Se i giornalisti novecenteschi e le loro opere vengono poco studiati, ancora meno lo sono i grandi generi della carta stampata, a partire dal reportage di guerra. Come la letteratura di viaggio, il reportage di guerra affianca una componente cronachistica e testimoniale, d’azione, a ingredienti di commento. Il dosaggio può variare: L’innocenza del male. Il volto dello sterminio di Guido Rampoldi è un mix riuscito fra cronaca e saggio, dove le idee e le proposte interpretative prevalgono rispetto al racconto dell’esperienza, efficacemente funzionale al ragionamento. Intervistati, raccontati, descritti in presa diretta, nel libro sfilano personaggi tristemente celebri – Poi Pot, Suharto, Pinochet, Bin Laden – e sconosciuti carnefici: l’afgano strangolatore di novecento prigionieri inermi, il khmer che uccideva i bambini con una scheggia di bambù, la bambina cambogiana responsabile di un lager. Sulle tracce di testimoni e protagonisti di guerre di sterminio si viaggia in Europa, Oriente, Estremo Oriente, e sempre l’autore si muove a suo agio grazie a una militanza e a una professionalità d’eccezione. La dura concretezza dell’esperienza vissuta si riflette in una prosa diretta e chiara, asciutta e agevole anche quando utilizza concetti e categorie astratte per smontare la «macchina dello sterminio», che si basa su una tecnica politica e militare molto sofisticata e complessa, sempre pianificata con largo anticipo sullo scatenarsi terribile degli eventi.

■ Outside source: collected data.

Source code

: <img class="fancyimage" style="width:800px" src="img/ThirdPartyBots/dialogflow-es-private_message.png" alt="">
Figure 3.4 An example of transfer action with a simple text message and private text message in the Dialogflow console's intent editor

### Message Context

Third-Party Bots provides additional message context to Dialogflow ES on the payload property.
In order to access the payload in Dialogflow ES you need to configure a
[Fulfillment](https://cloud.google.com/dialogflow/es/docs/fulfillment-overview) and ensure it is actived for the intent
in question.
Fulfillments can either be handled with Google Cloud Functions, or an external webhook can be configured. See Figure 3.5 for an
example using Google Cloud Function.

Per cercare di spiegare l’orrore di cui è stato testimone, Rampoldi individua alcune dinamiche ricorrenti (la deriva di deresponsabilizzazione collettiva di chi ha vissuto uno sterminio riassunta nell’efficace formula convivenza-convenienza-connivenza, il processo di ribaltamento etico che consiste nella colpevolizzazione preventiva delle vittime, la reiterazione del crimine di sterminio da parte delle generazioni successive a quelle che l’hanno subito), riprende concetti molto interessanti (guerra etica e guerriero umanitario, pensiero magico di massa), ricorre alla psicologia collettiva, come quando individua nell’ebbrezza della viltà il probabile stato emotivo delle folle sterminatrici. Finito i libro, non solo le tremende storie raccontate assumono un senso, ma alcuni luoghi comuni sono spazzati via (lungi dall’opporsi radicalmente, in molti casi la mentalità mediorientale e quella occidentale concordano), certi fatti storici (e valori capitali, come il pacifismo) assumono un diverso colore, visto che «le riconciliazioni successive a uno sterminio hanno per prezzo, sempre, l’assoluzione della massa sterminatrice, cioè il colpo di grazia alla verità storica e a quel minimo senso di giustizia che fonda una società».
Ma L’innocenza del male ha anche un altro merito. Nonostante l’argomento, Rampoldi non propone una visione pessimistica del mondo contemporaneo: alla valutazione del Novecento come secolo delle catastrofi affianca infatti una concezione della modernità critica sì, ma non negativa. Diritti umani, emancipazione femminile, laicità dello Stato, «l’umana aspirazione alla libertà dischiusa da un ciclo mondiale straordinariamente propizio» rimangono valori irrinunciabili.